Similar to Tossman, senior Chair of College Republicans at IU and Chair of the Indiana Federation of College Republicans Brian Gamache says that he identifies as Republican because he wants to give everyone the same opportunities of work that his grandfather and his mother had.

According to him, his grandfather grew up as the son of Irish immigrants and was a road laborer who eventually became the Vice President and General Manager of the same roadwork company and really fought for his right to fulfill the American dream. In a similar case to his grandfather, his mother paid her own way through medical school and symbolized, to Gamache, the values of a Republican.

“That story of the American dream and equality of opportunity -- and if you work hard and dream big, good things will happen -- that’s not a fake story for me. That’s a real story, that’s my family,” Gamache said. “At that core of hard-work, responsibility, opportunity, that’s what it’s all about right there.”

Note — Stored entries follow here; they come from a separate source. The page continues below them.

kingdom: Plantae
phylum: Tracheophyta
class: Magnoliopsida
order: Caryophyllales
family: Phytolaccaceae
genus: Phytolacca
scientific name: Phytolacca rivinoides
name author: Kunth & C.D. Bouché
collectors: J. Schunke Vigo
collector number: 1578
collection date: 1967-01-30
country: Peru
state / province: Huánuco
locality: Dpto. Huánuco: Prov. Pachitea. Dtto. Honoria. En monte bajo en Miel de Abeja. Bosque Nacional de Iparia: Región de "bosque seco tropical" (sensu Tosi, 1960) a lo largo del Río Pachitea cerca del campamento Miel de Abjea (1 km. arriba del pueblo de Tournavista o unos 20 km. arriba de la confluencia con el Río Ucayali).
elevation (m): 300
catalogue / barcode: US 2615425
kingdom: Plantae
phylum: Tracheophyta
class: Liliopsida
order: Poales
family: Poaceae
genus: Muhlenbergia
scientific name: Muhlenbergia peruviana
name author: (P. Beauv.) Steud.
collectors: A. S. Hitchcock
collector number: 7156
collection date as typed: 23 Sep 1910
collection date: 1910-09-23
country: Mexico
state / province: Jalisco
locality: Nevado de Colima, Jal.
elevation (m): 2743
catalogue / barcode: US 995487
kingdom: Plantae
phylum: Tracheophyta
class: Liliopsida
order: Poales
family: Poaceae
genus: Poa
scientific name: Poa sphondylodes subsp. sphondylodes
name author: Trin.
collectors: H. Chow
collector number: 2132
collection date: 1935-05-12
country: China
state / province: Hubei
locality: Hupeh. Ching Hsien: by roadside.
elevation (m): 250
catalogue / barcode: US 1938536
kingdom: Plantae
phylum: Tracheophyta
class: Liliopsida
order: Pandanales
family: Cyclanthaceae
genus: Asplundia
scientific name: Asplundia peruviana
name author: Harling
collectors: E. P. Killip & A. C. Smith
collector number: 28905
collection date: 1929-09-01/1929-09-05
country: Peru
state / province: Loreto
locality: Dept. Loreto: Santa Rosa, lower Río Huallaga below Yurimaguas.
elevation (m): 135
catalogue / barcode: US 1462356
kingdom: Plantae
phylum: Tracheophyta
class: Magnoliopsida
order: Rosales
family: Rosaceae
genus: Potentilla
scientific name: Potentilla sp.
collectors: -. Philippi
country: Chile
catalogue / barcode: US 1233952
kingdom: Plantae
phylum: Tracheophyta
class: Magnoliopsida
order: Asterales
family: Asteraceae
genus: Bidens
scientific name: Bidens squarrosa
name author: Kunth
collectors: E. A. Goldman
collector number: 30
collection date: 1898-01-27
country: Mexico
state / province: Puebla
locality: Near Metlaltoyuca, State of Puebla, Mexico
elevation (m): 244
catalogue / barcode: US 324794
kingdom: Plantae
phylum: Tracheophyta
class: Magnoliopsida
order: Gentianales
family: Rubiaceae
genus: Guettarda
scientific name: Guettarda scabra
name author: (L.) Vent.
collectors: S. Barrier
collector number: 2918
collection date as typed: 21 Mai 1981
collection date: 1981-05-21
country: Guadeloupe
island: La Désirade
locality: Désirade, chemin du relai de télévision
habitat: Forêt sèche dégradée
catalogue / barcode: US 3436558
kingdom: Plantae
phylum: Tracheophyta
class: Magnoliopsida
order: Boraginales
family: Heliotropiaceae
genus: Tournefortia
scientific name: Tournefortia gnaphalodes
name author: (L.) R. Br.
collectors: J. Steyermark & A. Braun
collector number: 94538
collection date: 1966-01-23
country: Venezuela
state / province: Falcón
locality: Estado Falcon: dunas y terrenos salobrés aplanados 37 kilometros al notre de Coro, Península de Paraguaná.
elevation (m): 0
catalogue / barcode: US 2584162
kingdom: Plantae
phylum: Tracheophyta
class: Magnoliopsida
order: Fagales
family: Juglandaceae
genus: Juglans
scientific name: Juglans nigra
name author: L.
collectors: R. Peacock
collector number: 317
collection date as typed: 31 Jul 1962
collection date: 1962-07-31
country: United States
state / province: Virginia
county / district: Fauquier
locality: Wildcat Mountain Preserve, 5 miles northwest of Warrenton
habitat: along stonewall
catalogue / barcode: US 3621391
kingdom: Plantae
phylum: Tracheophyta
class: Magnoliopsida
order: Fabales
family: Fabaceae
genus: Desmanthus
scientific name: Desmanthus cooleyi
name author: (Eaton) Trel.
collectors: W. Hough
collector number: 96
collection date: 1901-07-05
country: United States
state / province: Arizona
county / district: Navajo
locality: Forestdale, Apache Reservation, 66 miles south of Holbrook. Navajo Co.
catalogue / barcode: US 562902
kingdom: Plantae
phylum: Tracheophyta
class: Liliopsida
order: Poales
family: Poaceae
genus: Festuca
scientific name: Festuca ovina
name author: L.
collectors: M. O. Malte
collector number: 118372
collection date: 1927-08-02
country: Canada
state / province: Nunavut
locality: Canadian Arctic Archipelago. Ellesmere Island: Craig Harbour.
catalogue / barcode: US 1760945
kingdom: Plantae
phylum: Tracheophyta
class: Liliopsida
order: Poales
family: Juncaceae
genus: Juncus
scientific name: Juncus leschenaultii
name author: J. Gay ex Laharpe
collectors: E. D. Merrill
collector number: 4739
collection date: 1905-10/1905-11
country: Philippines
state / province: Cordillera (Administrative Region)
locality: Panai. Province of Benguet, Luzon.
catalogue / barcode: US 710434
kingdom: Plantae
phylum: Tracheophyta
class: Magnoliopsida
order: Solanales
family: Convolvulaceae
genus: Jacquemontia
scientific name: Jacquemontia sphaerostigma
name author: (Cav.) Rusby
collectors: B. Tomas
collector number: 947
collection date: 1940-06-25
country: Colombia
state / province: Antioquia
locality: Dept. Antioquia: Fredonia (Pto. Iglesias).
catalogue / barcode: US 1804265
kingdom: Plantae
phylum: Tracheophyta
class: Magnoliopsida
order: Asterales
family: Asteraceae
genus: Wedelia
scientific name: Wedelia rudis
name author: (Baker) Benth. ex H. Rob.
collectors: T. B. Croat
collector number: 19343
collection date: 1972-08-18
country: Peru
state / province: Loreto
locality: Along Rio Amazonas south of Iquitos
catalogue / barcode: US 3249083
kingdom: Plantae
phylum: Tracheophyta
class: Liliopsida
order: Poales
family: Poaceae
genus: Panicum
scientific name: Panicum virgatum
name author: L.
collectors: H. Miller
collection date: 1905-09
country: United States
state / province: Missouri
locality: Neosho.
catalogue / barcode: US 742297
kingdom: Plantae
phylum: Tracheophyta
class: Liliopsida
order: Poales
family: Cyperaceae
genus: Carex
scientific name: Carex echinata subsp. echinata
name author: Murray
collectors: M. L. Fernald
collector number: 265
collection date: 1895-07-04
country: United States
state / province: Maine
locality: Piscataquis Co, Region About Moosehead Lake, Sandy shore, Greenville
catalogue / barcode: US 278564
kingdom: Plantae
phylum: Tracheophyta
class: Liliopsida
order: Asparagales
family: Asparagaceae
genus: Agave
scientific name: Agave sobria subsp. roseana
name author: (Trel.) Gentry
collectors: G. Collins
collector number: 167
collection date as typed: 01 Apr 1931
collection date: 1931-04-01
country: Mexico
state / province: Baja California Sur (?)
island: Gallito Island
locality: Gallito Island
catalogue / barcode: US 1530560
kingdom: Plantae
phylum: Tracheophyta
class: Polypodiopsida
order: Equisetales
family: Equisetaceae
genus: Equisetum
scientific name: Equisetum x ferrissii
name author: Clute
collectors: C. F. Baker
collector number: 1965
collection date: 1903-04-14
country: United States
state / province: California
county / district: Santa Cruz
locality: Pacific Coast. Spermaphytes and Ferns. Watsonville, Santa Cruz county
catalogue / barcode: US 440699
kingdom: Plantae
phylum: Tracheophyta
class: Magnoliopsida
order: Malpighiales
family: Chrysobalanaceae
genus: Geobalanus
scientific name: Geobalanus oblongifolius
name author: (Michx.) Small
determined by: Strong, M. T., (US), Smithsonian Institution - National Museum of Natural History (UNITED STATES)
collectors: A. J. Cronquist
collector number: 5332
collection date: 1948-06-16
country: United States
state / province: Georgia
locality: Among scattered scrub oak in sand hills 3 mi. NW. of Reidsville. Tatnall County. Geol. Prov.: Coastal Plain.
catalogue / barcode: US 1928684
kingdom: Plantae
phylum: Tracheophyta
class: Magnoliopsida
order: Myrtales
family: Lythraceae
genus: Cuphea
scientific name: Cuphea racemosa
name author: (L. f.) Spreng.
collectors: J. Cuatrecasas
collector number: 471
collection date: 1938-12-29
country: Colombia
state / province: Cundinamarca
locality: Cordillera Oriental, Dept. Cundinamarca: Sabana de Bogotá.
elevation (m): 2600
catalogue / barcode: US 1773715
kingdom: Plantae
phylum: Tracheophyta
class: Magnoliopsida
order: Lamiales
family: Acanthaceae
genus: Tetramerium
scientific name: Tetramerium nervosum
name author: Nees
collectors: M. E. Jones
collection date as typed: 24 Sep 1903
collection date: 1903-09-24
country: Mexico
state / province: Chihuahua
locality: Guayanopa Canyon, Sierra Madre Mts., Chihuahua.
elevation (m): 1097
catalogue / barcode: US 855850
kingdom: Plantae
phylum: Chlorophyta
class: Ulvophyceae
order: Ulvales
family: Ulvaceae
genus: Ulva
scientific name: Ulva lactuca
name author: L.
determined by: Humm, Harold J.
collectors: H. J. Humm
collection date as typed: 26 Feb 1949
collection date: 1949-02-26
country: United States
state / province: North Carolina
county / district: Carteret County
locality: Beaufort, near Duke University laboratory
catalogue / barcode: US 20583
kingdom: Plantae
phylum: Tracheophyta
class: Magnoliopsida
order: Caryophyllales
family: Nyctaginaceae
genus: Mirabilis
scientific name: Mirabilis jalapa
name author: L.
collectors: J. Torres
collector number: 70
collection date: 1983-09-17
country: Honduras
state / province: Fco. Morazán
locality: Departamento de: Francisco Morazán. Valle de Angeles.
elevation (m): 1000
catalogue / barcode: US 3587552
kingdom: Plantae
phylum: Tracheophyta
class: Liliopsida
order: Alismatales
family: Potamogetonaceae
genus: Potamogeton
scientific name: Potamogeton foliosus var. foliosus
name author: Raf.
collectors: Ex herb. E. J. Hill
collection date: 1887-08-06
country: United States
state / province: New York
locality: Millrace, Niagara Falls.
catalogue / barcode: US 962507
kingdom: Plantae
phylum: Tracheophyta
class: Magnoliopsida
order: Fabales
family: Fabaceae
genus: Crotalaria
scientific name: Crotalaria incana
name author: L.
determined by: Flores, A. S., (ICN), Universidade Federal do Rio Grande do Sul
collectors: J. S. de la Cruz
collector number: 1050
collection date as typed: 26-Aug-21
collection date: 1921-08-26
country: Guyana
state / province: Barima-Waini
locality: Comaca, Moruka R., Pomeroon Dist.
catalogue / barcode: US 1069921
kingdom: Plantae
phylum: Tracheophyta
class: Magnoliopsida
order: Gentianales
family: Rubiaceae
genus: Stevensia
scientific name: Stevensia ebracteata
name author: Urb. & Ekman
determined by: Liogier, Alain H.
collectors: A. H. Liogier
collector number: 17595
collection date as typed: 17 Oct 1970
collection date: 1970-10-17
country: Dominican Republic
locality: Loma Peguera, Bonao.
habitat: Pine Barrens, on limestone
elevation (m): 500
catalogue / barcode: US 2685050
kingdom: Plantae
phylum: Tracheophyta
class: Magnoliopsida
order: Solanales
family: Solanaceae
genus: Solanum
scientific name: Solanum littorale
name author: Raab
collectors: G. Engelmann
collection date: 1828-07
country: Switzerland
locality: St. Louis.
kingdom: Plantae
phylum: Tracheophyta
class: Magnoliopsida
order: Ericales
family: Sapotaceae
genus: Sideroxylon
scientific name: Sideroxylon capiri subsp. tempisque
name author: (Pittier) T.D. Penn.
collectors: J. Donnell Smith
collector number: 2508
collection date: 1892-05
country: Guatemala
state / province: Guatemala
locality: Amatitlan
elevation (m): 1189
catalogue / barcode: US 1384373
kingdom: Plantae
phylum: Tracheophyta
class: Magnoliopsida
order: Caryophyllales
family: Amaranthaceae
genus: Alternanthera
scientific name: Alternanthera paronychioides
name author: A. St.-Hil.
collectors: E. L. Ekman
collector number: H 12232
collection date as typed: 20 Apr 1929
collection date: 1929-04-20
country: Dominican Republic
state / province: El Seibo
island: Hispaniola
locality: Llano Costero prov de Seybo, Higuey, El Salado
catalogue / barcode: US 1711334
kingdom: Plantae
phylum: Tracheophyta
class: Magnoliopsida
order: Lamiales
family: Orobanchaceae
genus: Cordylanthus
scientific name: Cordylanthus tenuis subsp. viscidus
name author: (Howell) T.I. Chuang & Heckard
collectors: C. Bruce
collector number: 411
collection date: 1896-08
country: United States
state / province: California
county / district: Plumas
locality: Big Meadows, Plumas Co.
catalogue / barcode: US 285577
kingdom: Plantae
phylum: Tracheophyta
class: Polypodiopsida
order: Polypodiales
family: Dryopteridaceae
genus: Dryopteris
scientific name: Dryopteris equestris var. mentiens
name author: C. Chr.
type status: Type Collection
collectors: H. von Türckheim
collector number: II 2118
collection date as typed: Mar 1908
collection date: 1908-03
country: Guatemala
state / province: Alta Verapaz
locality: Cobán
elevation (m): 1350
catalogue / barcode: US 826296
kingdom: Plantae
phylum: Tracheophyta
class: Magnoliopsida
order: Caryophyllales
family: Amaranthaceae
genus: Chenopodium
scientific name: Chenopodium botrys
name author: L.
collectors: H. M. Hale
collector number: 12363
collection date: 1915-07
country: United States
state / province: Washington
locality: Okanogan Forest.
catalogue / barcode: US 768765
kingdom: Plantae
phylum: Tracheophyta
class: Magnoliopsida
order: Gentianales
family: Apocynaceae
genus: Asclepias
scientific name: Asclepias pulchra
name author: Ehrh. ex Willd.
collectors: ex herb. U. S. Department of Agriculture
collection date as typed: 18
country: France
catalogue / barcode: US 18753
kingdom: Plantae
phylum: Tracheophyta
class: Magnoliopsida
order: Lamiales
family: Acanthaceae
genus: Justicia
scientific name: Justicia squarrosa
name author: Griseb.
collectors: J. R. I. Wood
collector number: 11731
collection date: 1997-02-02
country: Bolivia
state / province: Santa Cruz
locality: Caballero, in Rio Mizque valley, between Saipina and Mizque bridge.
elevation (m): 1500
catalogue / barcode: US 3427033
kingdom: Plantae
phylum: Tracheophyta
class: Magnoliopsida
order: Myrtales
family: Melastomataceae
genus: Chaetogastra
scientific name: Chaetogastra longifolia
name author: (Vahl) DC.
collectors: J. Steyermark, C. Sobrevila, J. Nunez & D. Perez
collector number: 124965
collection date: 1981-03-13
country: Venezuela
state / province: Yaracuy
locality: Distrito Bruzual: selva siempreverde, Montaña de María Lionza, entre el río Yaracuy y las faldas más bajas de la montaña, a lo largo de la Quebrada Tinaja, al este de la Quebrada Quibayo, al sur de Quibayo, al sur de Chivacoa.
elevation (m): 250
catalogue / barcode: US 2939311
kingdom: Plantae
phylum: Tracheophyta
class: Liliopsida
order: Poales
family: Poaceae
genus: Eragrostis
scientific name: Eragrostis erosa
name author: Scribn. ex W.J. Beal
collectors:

Gamache says that he was always involved in politics, stating that it always seemed interesting and important. Currently majoring in history and economics with a minor in business, he is working for Todd Young, and has been almost continuously since 2014, a re-election year for Young in Congress. After graduation, Gamache wants to work in government and politics.

Though Gamache says that he has had a lot of luck finding and working for a political candidate whose values align closely to his early on in his college career, being a Republican on a liberal college campus can be hard. Gamache says that he has been yelled out at parties and bars and shut down immediately in conversations. However, he does note that even on a liberal campus, the Republican voices can still make a large difference because Republicans seek each other out.

“There are definitely more Democrats than Republicans on campus, but sometimes you’ll see the College Republicans being more active than the College Democrats,” he said. “Even if 1% of the students at IU are dedicated to Republican politics, that’s still 400 kids.”

Though Gamache will admit that the College Republicans and the College Democrats have not always gotten along, they have always tried to work together anyway.